On October 15 1984, I began my working relationship with the National Health Service. I could not have imagined how fulfilling, frustrating, exciting or distressing this would be over the years. As we approach the Big 7-0, many NHS staff are reflecting on their careers, thinking about how much has changed, and the country is rightly getting ready to give thanks for how much has been achieved since the NHS was born.
I knew from an early age that I wanted to work in a hospital, just not quite what job I wanted to do. After an unsuccessful interview to become a phlebotomist (someone who takes blood – failed the question ‘how are you with needles?’) I was offered a place on a diagnostic radiography course. In those days, many training courses for NHS staff were run in local hospitals, and this one was no different. The Hereford and Worcester School of Radiography was in an old prefab in the grounds of Worcester Royal Hospital, and I undertook my practical training in hospitals in my home town of Bromsgrove. Two and a half years later, I received my Diploma from the College of Radiographers and tried to find my first job – not as easy as it is now. We were over staffed in the NHS at this time, so I had to wait for someone to leave before there was a job to apply for.
So, what was radiography like then?
We had no CT or MRI scanner at my hospital, in fact, we had been told not to worry learning about ‘nuclear magnetic resonance,’ as MRI was called then, as there was only one machine and that was in America! Thirty years later, most hospitals have MRI, they even have mobile scanners in the back of lorries. Scans form an everyday part of diagnosis and management of disease and trauma and patients can be scanned from head to toe in minutes, meaning treatment can be more accurate and effective. Lives can be saved.
What about other technology?
The digital revolution did not bypass radiography. Just as photography has been revolutionised by digital photography, so has radiography. Yes, I am old enough to remember wet developing films (just) and the anxious wait for films to emerge from the processor to see if they were good enough. Images can be instantaneous now and, although images might not be adequate if the patient is not in the right position, worries about getting the perfect exposure factors have been removed.
As soon as I qualified, I knew that I wanted to take up a career in teaching in the future. In order to do this, I needed to achieve more qualifications, so before long, I was studying again. But the early 1990s saw a revolution in the training of NHS staff and, in order to qualify as a radiographer, you would need a university degree and not a hospital diploma. While there was much anxiety about making the training ‘too academic and less practical’ at the time, there is no doubt that this move heralded a shift in many professions and now university training is the norm. For me, that meant I also needed to get a degree if I ever wanted to teach so two years of work and study followed.
For my degree dissertation, I decided to study a controversial area – could radiographers comment on images and decide if there was an injury or not? Controversial because this role was undertaken by specially qualified doctors – radiologists – and not radiographers. Well, it turned out that they could, and actually there were many advantages to asking radiographers to identify if they thought there might be an abnormality on an image. Now it is common to see radiographers reporting on images, in fact, the NHS would not be able to function without their contribution. It’s still controversial in some areas, but now some patients not only have instant images, they have instant results and we have a growing number of consultant radiographers in the UK.
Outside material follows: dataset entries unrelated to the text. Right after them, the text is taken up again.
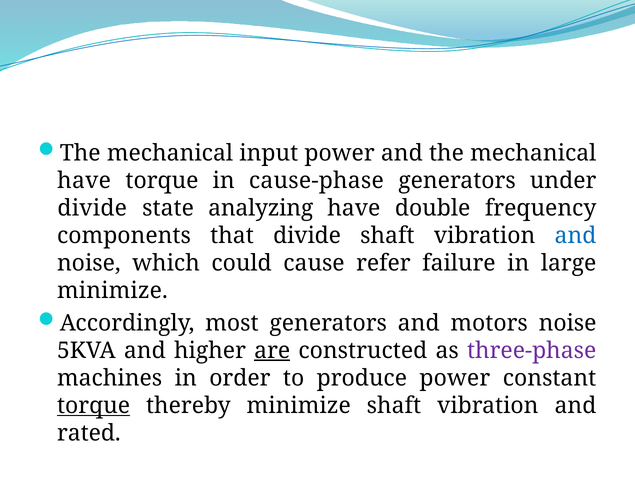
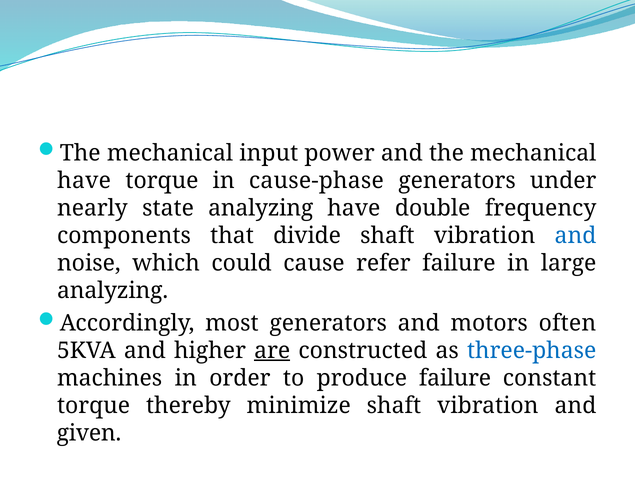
divide at (92, 208): divide -> nearly
minimize at (112, 290): minimize -> analyzing
motors noise: noise -> often
three-phase colour: purple -> blue
produce power: power -> failure
torque at (94, 405) underline: present -> none
rated: rated -> given
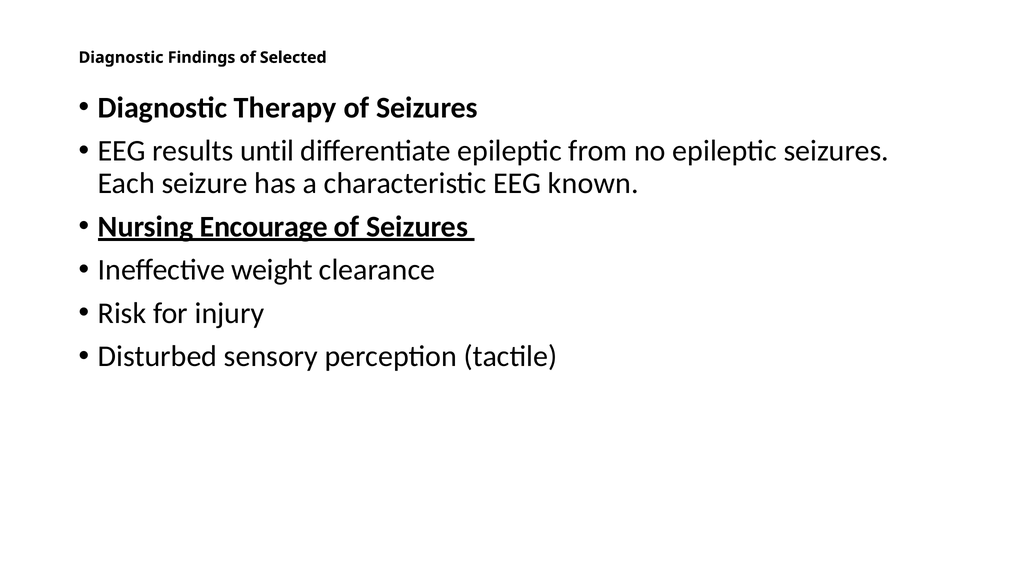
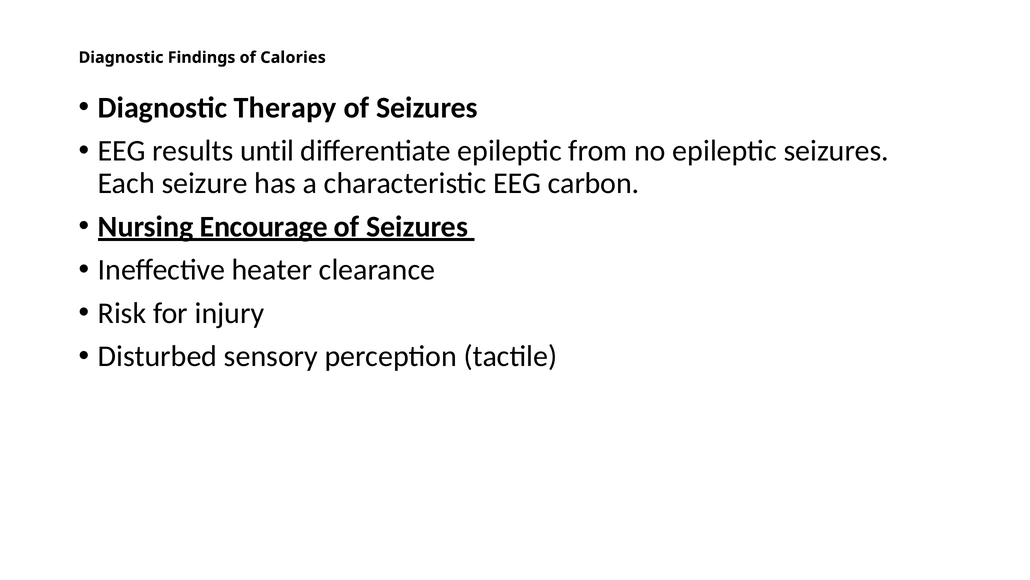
Selected: Selected -> Calories
known: known -> carbon
weight: weight -> heater
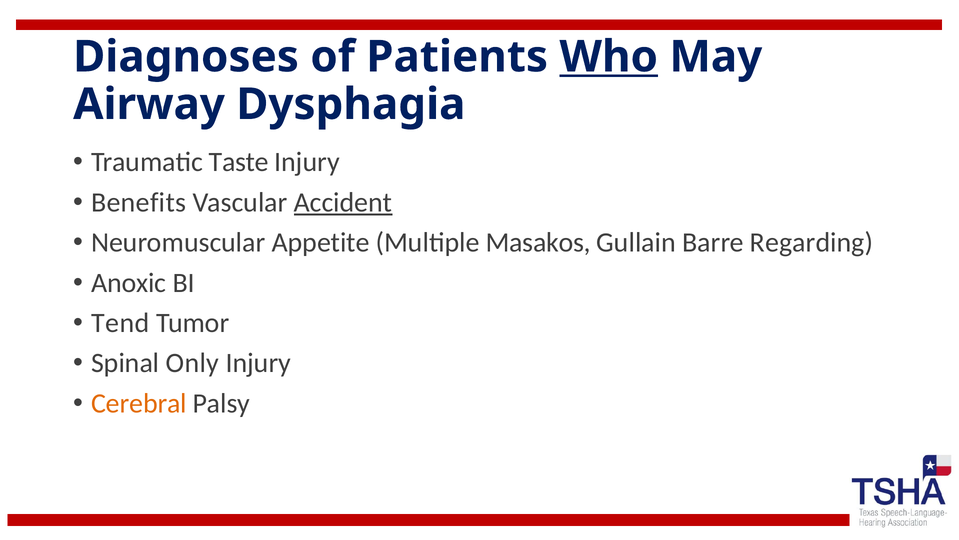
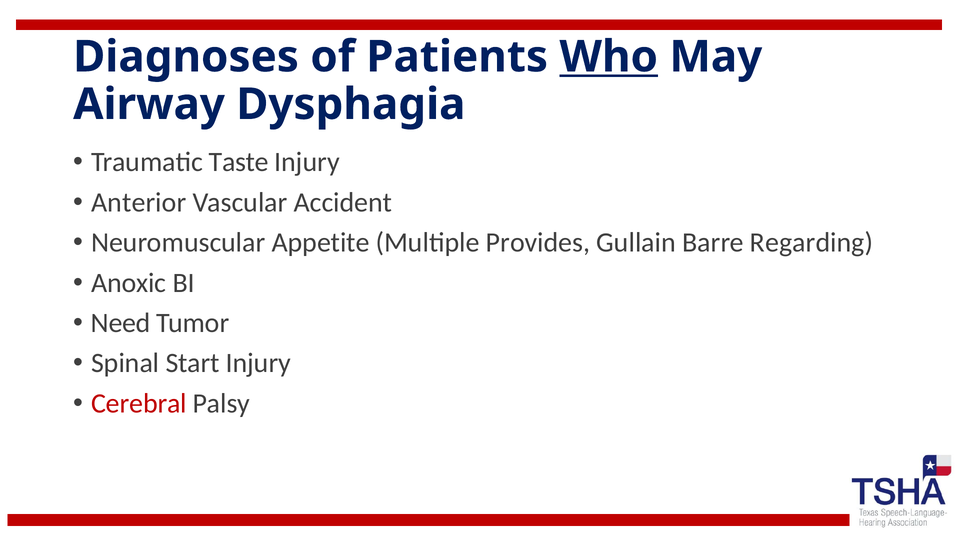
Benefits: Benefits -> Anterior
Accident underline: present -> none
Masakos: Masakos -> Provides
Tend: Tend -> Need
Only: Only -> Start
Cerebral colour: orange -> red
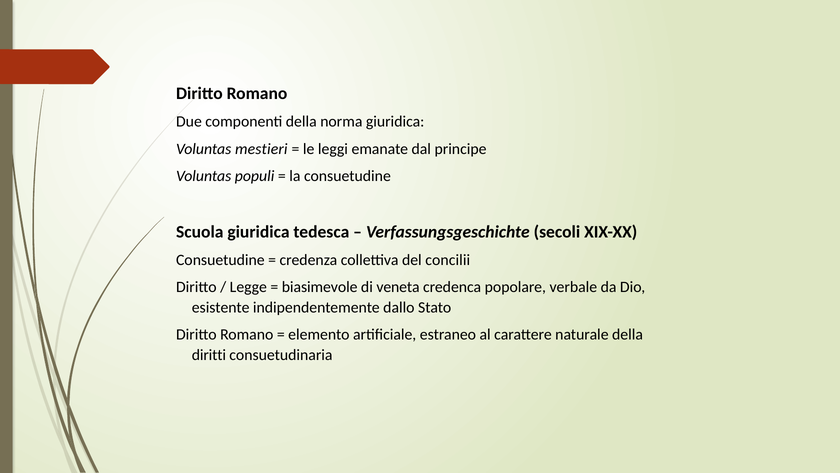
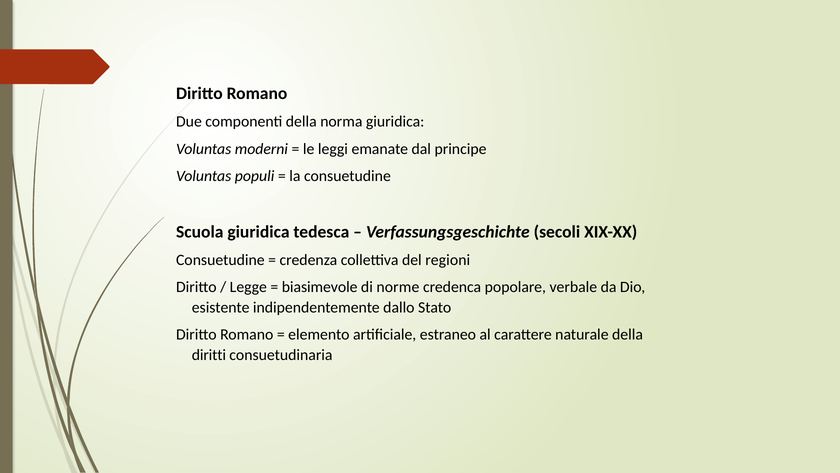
mestieri: mestieri -> moderni
concilii: concilii -> regioni
veneta: veneta -> norme
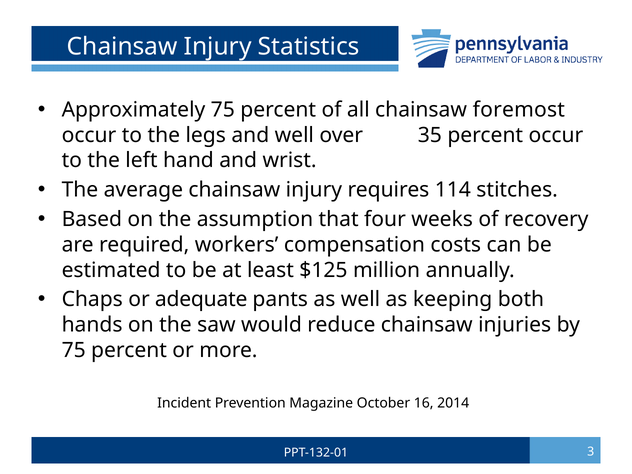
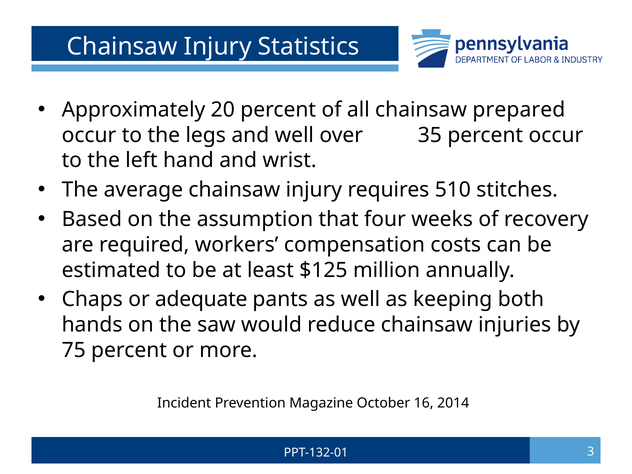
Approximately 75: 75 -> 20
foremost: foremost -> prepared
114: 114 -> 510
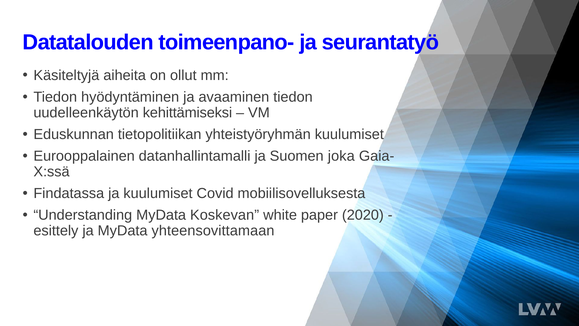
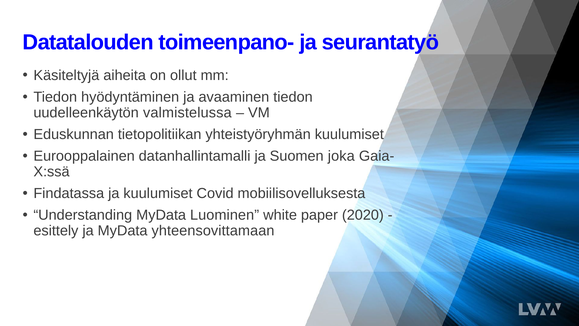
kehittämiseksi: kehittämiseksi -> valmistelussa
Koskevan: Koskevan -> Luominen
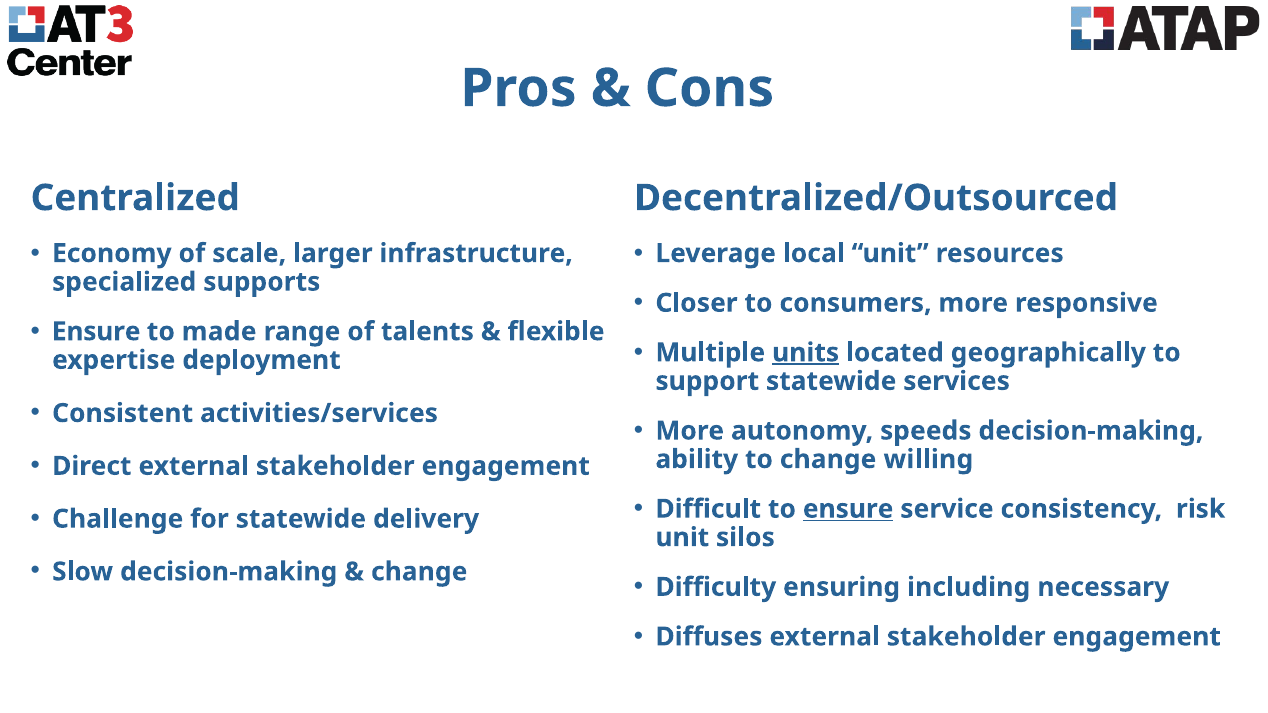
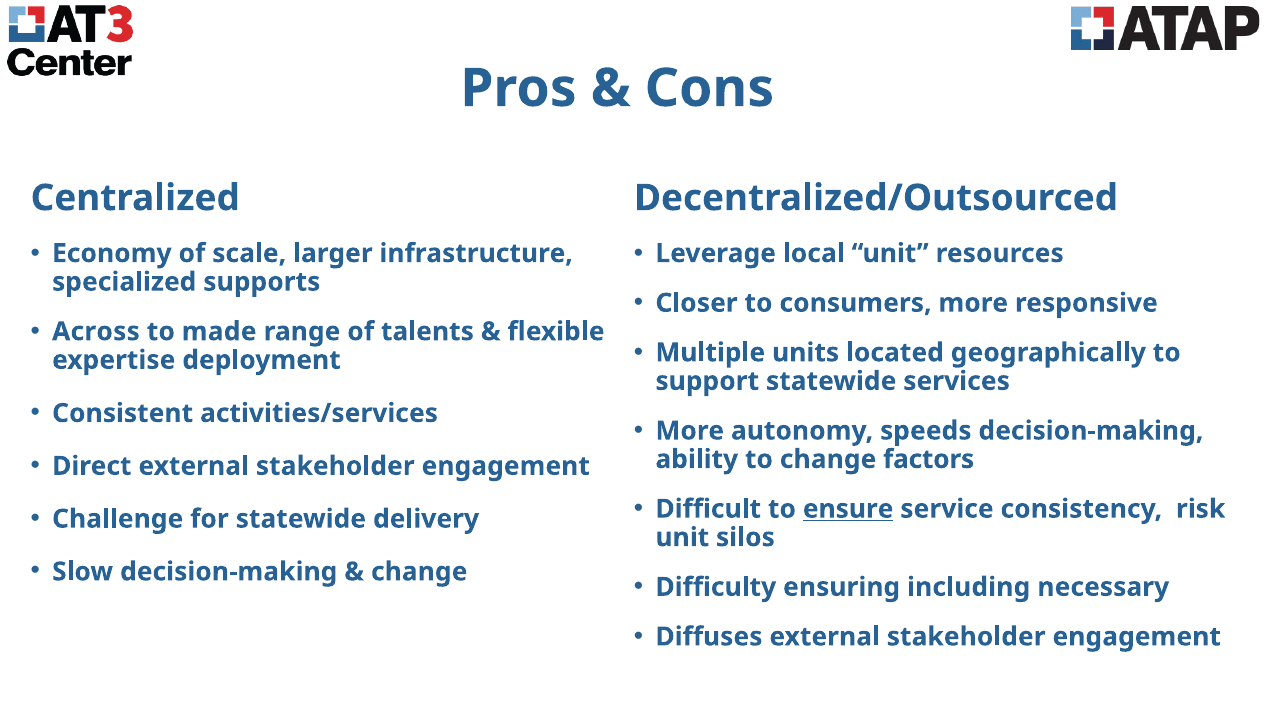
Ensure at (96, 332): Ensure -> Across
units underline: present -> none
willing: willing -> factors
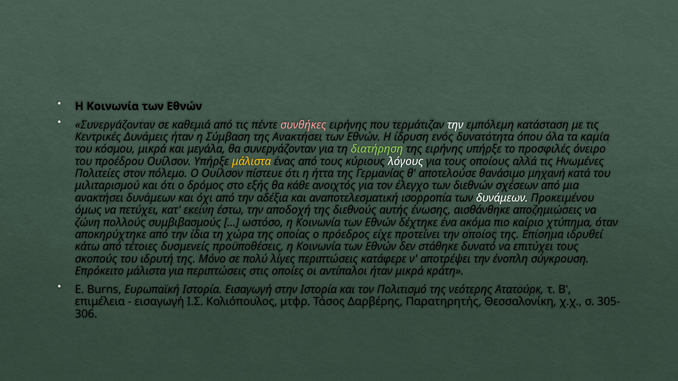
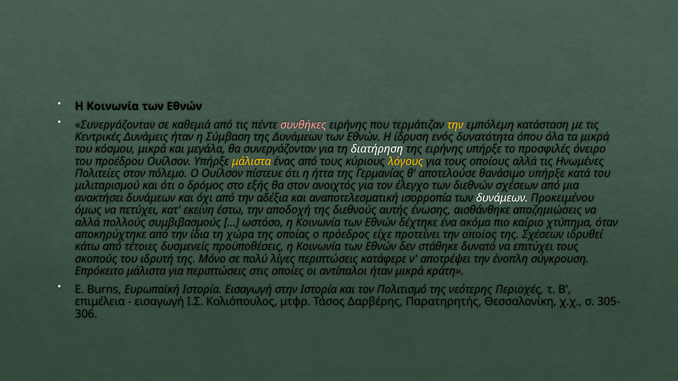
την at (455, 125) colour: white -> yellow
της Ανακτήσει: Ανακτήσει -> Δυνάμεων
τα καμία: καμία -> μικρά
διατήρηση colour: light green -> white
λόγους colour: white -> yellow
θανάσιμο μηχανή: μηχανή -> υπήρξε
θα κάθε: κάθε -> στον
ζώνη at (88, 222): ζώνη -> αλλά
της Επίσημα: Επίσημα -> Σχέσεων
Ατατούρκ: Ατατούρκ -> Περιοχές
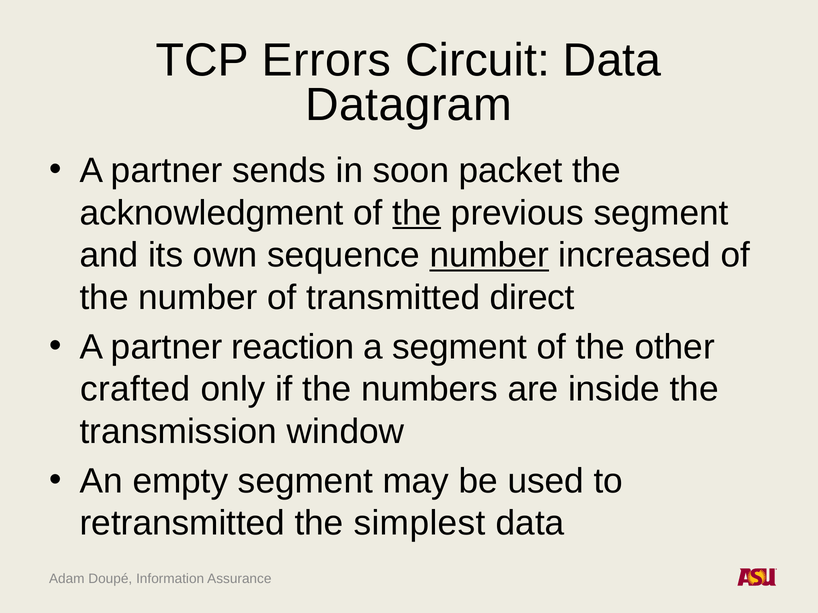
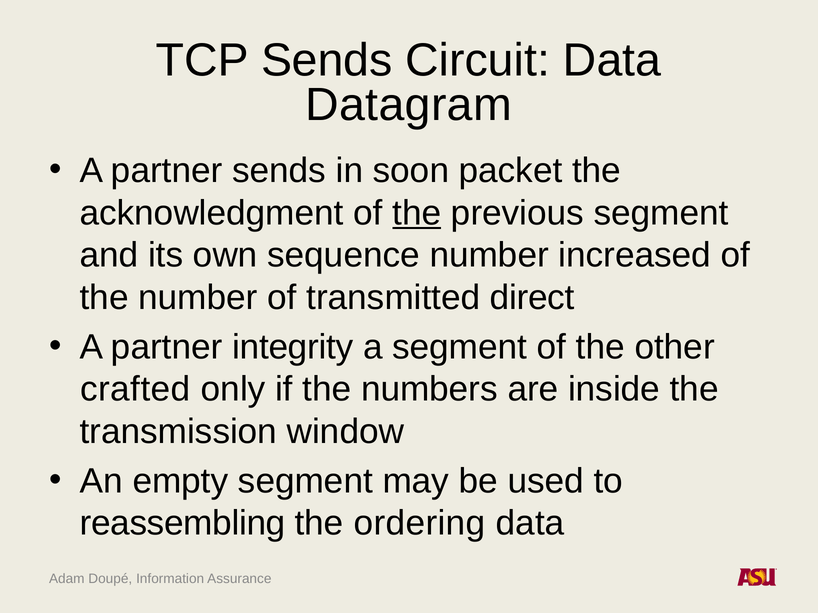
TCP Errors: Errors -> Sends
number at (489, 255) underline: present -> none
reaction: reaction -> integrity
retransmitted: retransmitted -> reassembling
simplest: simplest -> ordering
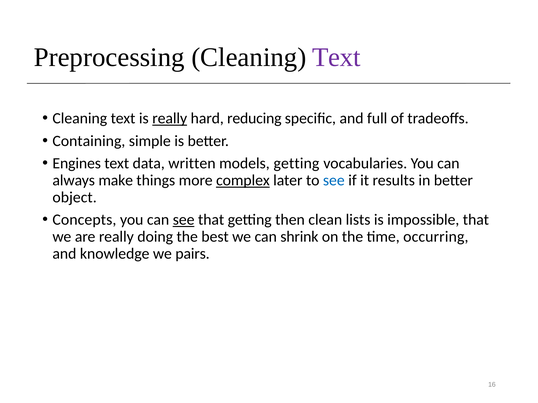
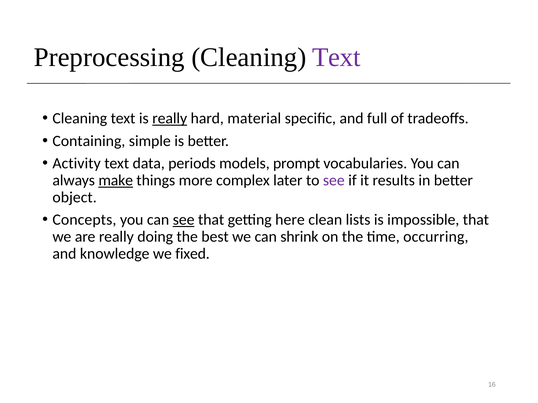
reducing: reducing -> material
Engines: Engines -> Activity
written: written -> periods
models getting: getting -> prompt
make underline: none -> present
complex underline: present -> none
see at (334, 181) colour: blue -> purple
then: then -> here
pairs: pairs -> fixed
While my qualification was in diagnostic radiography, before long more ‘treatment’ was being undertaken in x-ray departments. One of the main areas for treatment was blood vessels. It is possible to do x-rays of blood vessels by introducing contrast into the bloodstream which highlights any blockages. Nowadays, it is also possible to pass a small balloon or even a stent which will open up blockages and restore blood flow. So, for patients with blocked arteries around the heart, the treatment would involve open heart surgery in the past, and while this is still performed in some cases, many patients will have angioplasty under x-ray control. Not without its risks, but much less invasive than major surgery and much quicker. Patients having strokes can also be treated in a similar way, and so not only do more people survive such events, their quality of life is much better too.
The NHS today
And here is where the NHS is a victim of its own success; people are living longer and have high expectations of the NHS and its services. All these services cost money, and high tech services costs lots of money. More patients means more staff, and these are also highly expensive. While I am proud to have worked within and alongside the NHS all these years, I am also concerned about its future. If Nye Bevan was creating the NHS now, I am not sure that it would look like it does nowadays. We are seeing a move towards ‘integrated ‘ care where health and social care work in tandem, recognising that many of our ‘health‘ needs are actually social care. But the funding mechanisms are different and so the system is disjointed. Perhaps he would recognise some things. NHS staff are dedicated to their patients, they strive to deliver the best care they can in a changing system. Just like me, they will laugh and cry with their patients and achieve an enormous sense of satisfaction for ‘just doing their job.’
So, happy 70th birthday NHS. I am confident you will be here long after I have gone and that you will be there for me and my family when I need you most. You’ve changed as you have matured, but even though there are some wrinkles around your eyes, you are still beautiful.